Aktywiści utrudniają mi życie blokując ruch. Co powinienem zrobić, żeby przestali?

2 tygodni temu

Aktywiści z grupy Ostatnie Pokolenie przyklejają się do mostów w Warszawie, blokując ruch. Jako zwykły, przypadkowy obywatel jestem tym karany. Co powinienem zrobić, żebym nie padał ofiarą tego cyrku?

Nie mam telefonu do premiera Donalda, a choćby gdybym miał, to pewnie i tak by nie odebrał. A choćby gdyby odebrał, to pewnie by nie wprowadził tego, co bym mu powiedział. Mój wpływ na władzę jest taki sam, jak wszystkich innych ludzi, tj. mogę pójść lub nie pójść do wyborów. Mogę też dokonać wyborów w kwestii poruszania się po mieści. Ale to nic nie pomoże, bo aktywiści przyklejający się do mostów blokują dokładnie tak samo również autobusy miejskie.

Chciałbym móc ich zapytać: co mam zrobić, żebyście mnie nie karali?

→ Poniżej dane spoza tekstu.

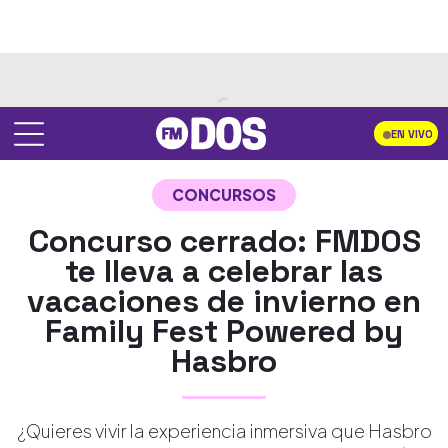
EN VIVO
CONCURSOS
Concurso cerrado: FMDOS
te lleva a celebrar las
vacaciones de invierno en
Family Fest Powered by
Hasbro
¿Quieres vivir la experiencia inmersiva que Hasbro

To nie ja wymyślam prawo. Co więcej, mogę choćby przesiąść się z samochodu na autobus. A choćby ten autobus może być elektryczny. Cóż z tego, skoro i tak go zablokujecie, podobnie jak cały ruch drogowy. Po co więc się starać, skoro i tak zostanę ukarany? Wydawałoby mi się, iż jeżeli ktoś faktycznie nie korzysta z samochodu, a z komunikacji zbiorowej, to aktywiści powinni mu odpuścić i pozwolić tej komunikacji jechać. Niestety, to tak nie działa, co wzbudza w ludziach poczucie niezawinionej krzywdy. Oczywiście ktoś może powiedzieć, iż „ale rowerzystów nie zatrzymują”, problem w tym iż za bardzo nie ma kogo zatrzymywać – w godzinach porannego szczytu ruch rowerowy w stosunku do liczby osób korzystających z autobusów miejskich jest znikomy.

Na razie aktywiści są intensywnie usuwani przez samych kierowców, których blokują

Wrzucają choćby filmy na swój profil na X, żeby pokazać jak bardzo udaje im się denerwować ludzi i wzbudzać społeczną złość. Podobno ta społeczna złość ma zainspirować kierowców do myślenia o tym, jak źle czynią, jeżdżąc samochodami. To prawdopodobnie prawda, rzeczywiście czynią źle – ale kto jest gorszy, ten kto autem jeździ, czy ten kto to auto produkuje i buduje dla niego całą infrastrukturę oraz często choćby całą cywilizację? Pytam dla kolegi, nie jest aktywistą.

PILNE: policyjny tajniak poddusił chłopaka z Ostatniego Pokolenia.

Pan w zielonej kurtce, który za kołnierz ciągnie aktywistę po asfalcie to nieumundurowany funkcjonariusz. Skandal @Policja_KSP pic.twitter.com/DxSEWZNVmN

— Ostatnie Pokolenie (@OstatniePokolen) April 18, 2024

Podjęte przez aktywistów metody mogą wydawać się względnie nieszkodliwe

Nie jest to jednak prawda, ponieważ wypełniają one całkiem skutecznie definicję terroryzmu. Stosują oni przemoc w celu w celu wymuszenia od władz państwowych i społeczeństwa określonych zachowań i świadczeń, często naruszające dobra osób postronnych. Charakterystyczną cechą terroryzmu jest celowe działanie w kierunku osłabiania państwa czy jego gospodarki – to też dokładnie robią nasi aktywiści z klejem. Powinni zostać oskarżeni o terroryzm, ale nic takiego się nie dzieje, bo oni nie działają przeciwko rządowi, tylko dla rządu i na jego rzecz. Powiecie: jak to, przecież oni wysłali ultimatum do premiera! Oni są w opozycji do rządu! – no jednak nie.

Przypuśćmy, iż rząd chce wprowadzić jakieś trudne do zakomunikowania społecznie prawo. Normalnie, gdyby po prostu je zapowiedziano, wybuchłyby protesty. W związku z tym powstaje organizacja aktywistyczna, która ten postulat doprowadza do absurdu i zbiera społeczną nienawiść na swoje konto. Rząd wtedy mówi obywatelom: nie obawiajcie się, nie wprowadzimy postulatów aktywistów. Oni są stuknięci. Tak naprawdę planujemy coś o wiele lżejszego. Obywatele są wtedy bardziej skłonni to zaakceptować. W ten sposób wykonuje się ruchy uprzedzające protesty społeczne. A aktywiści przyklejający się do jezdni w Warszawie po prostu informują nas, iż w ciągu 3-5 lat nastąpią ogromne zmiany w kwestii możliwości poruszania się po mieście. I na to radziłbym się szykować.